= Beginning of Section =
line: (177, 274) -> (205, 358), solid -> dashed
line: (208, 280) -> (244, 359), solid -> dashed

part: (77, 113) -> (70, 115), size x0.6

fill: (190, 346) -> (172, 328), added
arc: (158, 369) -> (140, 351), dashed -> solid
= End of Section =
= Beginning of Section =
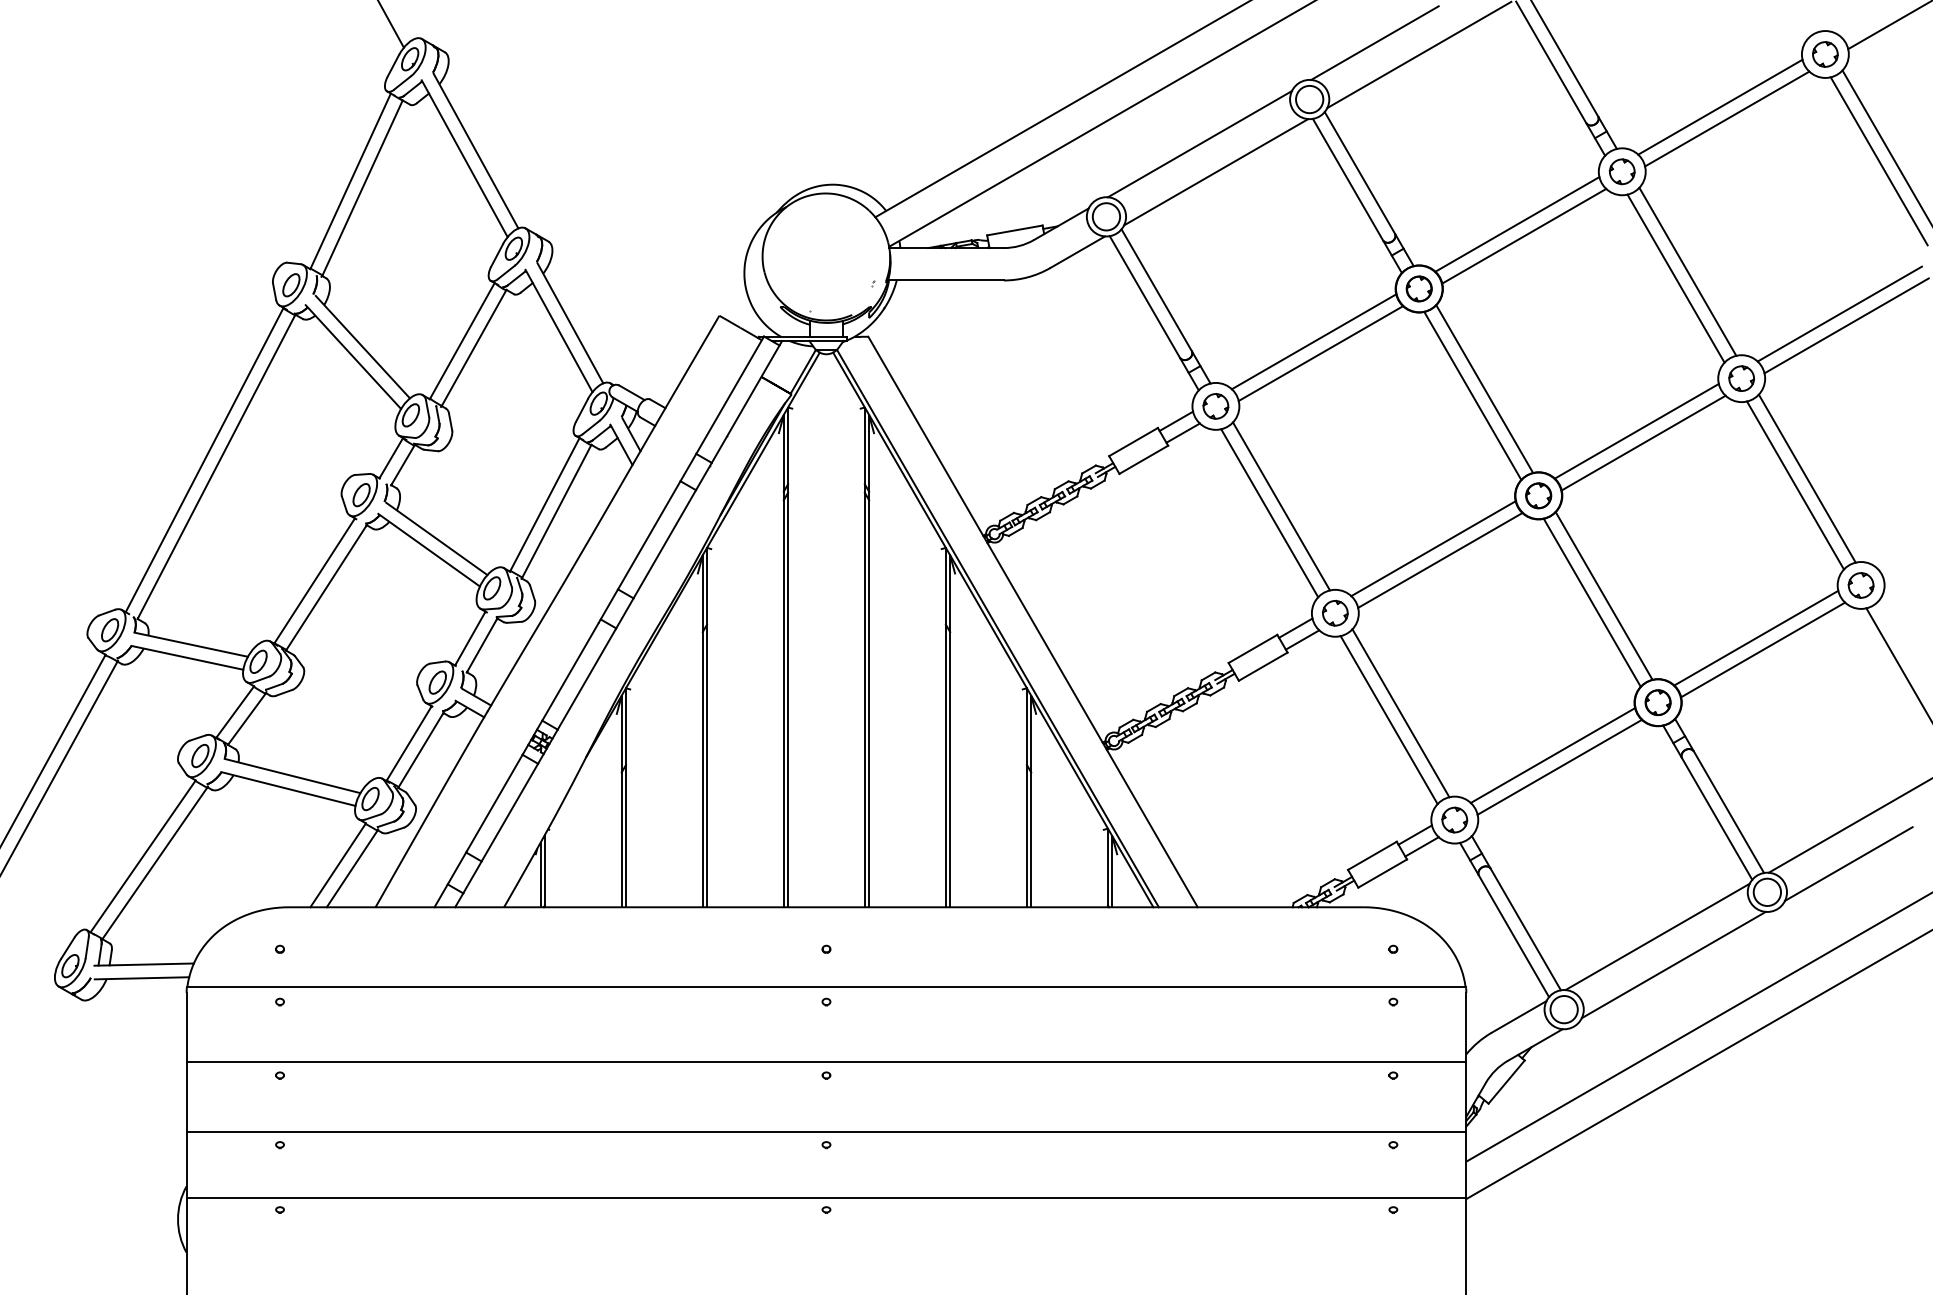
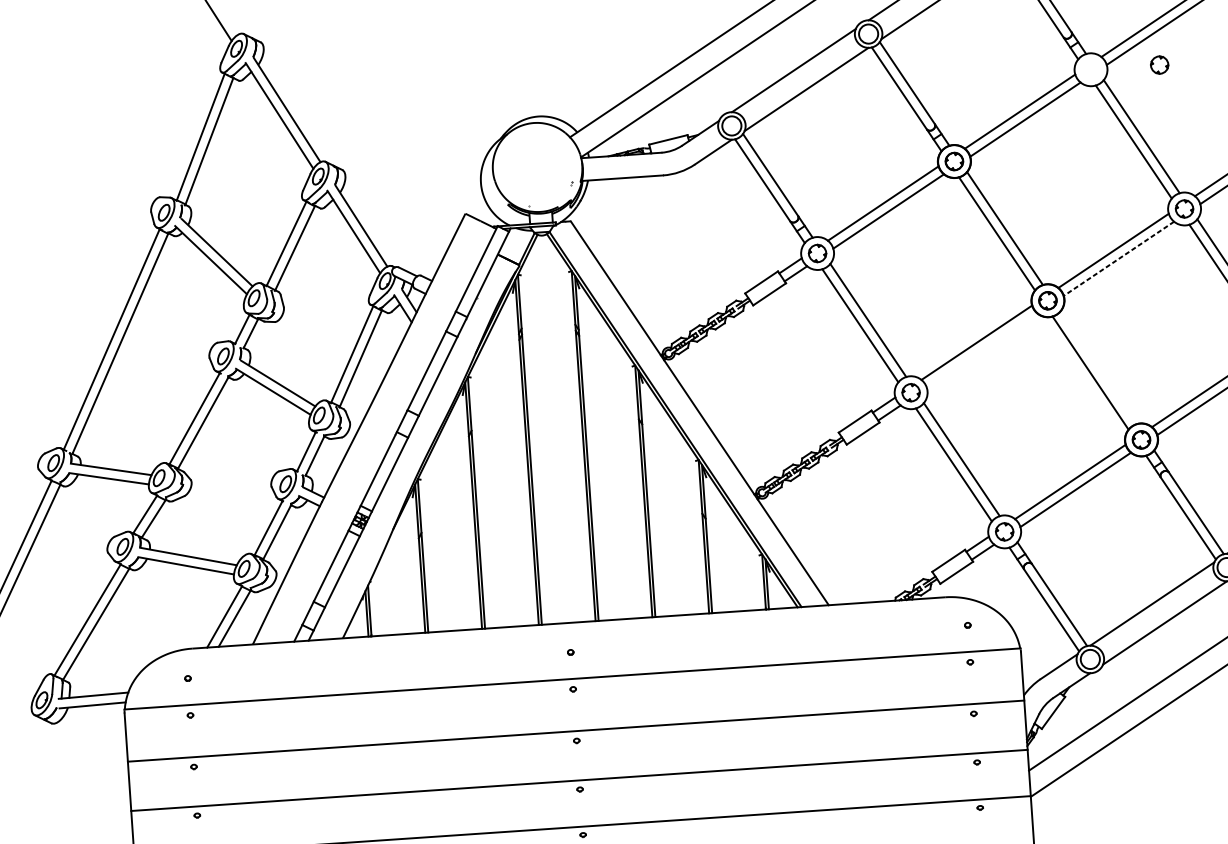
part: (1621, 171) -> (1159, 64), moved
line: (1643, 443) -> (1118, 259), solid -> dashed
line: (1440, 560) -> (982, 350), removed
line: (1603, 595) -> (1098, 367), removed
= End of Section =
▶ Exercise: Using the listing above, copy exactly the line that contains "line: (1440, 560) -> (982, 350), removed", the line that contains "line: (1603, 595) -> (1098, 367), removed", and each line that falls between them.

▶ Task output:
line: (1440, 560) -> (982, 350), removed
line: (1603, 595) -> (1098, 367), removed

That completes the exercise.